The islands themselves are widely-separated , 972 miles (1564 km) directly west of Lisbon, Portugal, they include nine islands (all volcanic in origin).

Approximate distance, as the crow flies, from Boston to the Azores Portugal 2396 miles or 3855.16 Kilometers. They extend for more than 600 km (370 miles ). The westernmost point of this area is 3,380 km (2,100 miles) from the North American continent

Colonized by the Portuguese in the mid-15th century, their strategic position near the middle of the Atlantic Ocean is their most valuable asset. The have been Portuguese far longer than the United states have been in existance.
Once a colony it is now a autonomous.

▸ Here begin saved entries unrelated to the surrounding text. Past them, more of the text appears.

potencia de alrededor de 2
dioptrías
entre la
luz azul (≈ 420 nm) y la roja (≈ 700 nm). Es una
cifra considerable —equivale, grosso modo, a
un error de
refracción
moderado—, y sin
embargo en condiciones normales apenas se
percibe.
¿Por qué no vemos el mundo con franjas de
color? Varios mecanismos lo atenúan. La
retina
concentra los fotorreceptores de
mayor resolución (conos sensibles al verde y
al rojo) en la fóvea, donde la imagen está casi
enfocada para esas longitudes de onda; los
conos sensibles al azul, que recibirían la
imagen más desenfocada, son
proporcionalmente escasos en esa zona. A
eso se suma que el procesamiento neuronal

The islands, form the Autonomous Region of the Azores, one of the two autonomous regions of Portugal , the other being Madeira. *{ Autonomous regions of Portugal - Wikipedia, the free encyclopedia
This came about in 1976 shortly after the carnation revolution. 

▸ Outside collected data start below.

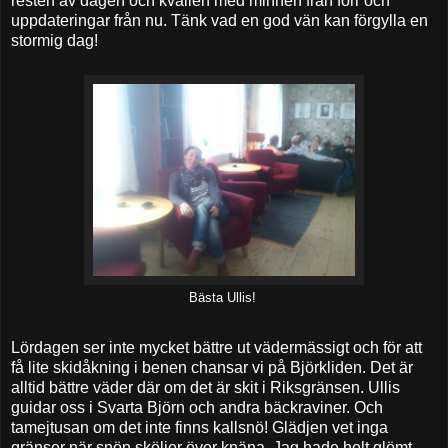
resten av dagen och kvällen med minnen från förr och
uppdateringar från nu. Tänk vad en god vän kan förgylla en
stormig dag!
Bästa Ullis!
Lördagen ser inte mycket bättre ut vädermässigt och för att
få lite skidåkning i benen chansar vi på Björkliden. Det är
alltid bättre väder där om det är skit i Riksgränsen. Ullis
guidar oss i Svarta Björn och andra bäckraviner. Och
tamejtusan om det inte finns kallsnö! Glädjen vet inga
gränser när snön sköljer över knäna. Jag hade helt glömt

In 1943, during World War II, Portuguese dictator Salazar leased bases in the Azores to the British. In 1944, American forces constructed a small and short-lived air base on the island of Santa Maria. In 1945, a new base was constructed on the island of Terceira and is currently known as Lajes Field.
This air base is a* joint* Portuguese and American venture.

The Azores have never been other than Portuguese since the mid 15th centuary.

Please correct me if I am wrong Mia. You are the expert on the islands.


----------



## -mia-

siobhanwf said:


> Please correct me if I am wrong Mia. You are the expert on the islands.


Hardly an expert!  But I have spend quite a bit of time there, mostly on Sao Miguel. And really, my heart lives there. 

The only thing I would correct is the use of the words colony and colonize.

The Azores are not and have never been colonies. Since no one ever lived there before the Portuguese arrived they weren't colonized but settled. They are just part of Portugal and since '76 an autonomous region. Even during the time that continental Portugal was part of Spain, the Azores remained Portugal and were never part of Spain.


----------



## 4rivers

If you go to Terceira , here is a link for a good guide to some of the restuarents and general festivals . 

Living At Lajes

All the islands are nice , each in their own way . 

But the majority of active duty Americans are located on Terceira - as they rent an Air base from the Portuguese government, in addition to sharing it with the Portuguese Air Force , and a commercial terminal .


----------



## jsmoir

4 Rivers, thanks for that link. Trying to find English language links to the various islands of the Azores is almost impossible.

Obrigado.


----------